Le chiffre de 40 milliards, c'est le coût de l'investissement initial (je n'ai pas vérifié mais à vue de nez ça ne me semble pas déconnant comme estimation), mais si on retient l'hypothèse d'une durée de vie moyenne des équipements de 10 ans, on parle plutôt de 4-5 milliards par an après ça pour entretenir le parc.
Je pense que 15 jours de grande chaleur par an, vu la tendance qu'on observe depuis quelques années, ça me paraît très optimiste (à mon avis d'ici quelques années il faut plutôt s'attendre à un mois par an en moyenne), mais prenons cela comme hypothèse pour être prudent.
Les canicules ont un impact très important sur l'activité économique.
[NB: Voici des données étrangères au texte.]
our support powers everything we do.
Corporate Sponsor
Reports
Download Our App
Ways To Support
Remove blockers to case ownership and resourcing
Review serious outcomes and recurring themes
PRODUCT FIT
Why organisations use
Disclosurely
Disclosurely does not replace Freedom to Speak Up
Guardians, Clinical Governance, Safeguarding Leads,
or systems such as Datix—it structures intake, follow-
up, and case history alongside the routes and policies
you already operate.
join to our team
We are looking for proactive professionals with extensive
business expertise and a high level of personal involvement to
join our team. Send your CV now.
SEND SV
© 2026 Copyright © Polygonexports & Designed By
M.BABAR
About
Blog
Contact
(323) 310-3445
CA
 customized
Si on suppose que le PIB est réduite de 25% pendant les jours de grande chaleur avec le taux d'équipement actuel et qu'on pourrait réduire cela à 10% en équipant la moitié des logements, ce qui me semble tout à fait raisonnable quand je fais un tour rapide de la littérature sur le sujet, ça permettrait d'éviter une perte de presque 20 milliards d'euros par an.
Donc rien qu'en se basant sur l'impact économique, sans même prendre en compte la valeur des années de vie perdue et la perte de bien-être entraînées par le sous-équipement en climatisation (ainsi que le coût des soins rendus nécessaires par les conséquences sur la santé des gens), le calcul coût-bénéfice est très favorable à un investissement massif dans l'équipement en climatisation.
Évidemment, c'est juste un calcul de coin de table et il faudrait faire l'exercice de façon plus rigoureuse, mais compte tenu des hypothèses que j'ai retenues je n'ai guère de doute que non seulement un investissement massif dans l'équipement en climatisation soit justifié économiquement, mais je pense qu'il s'en faut de beaucoup pour que ce ne soit pas le cas.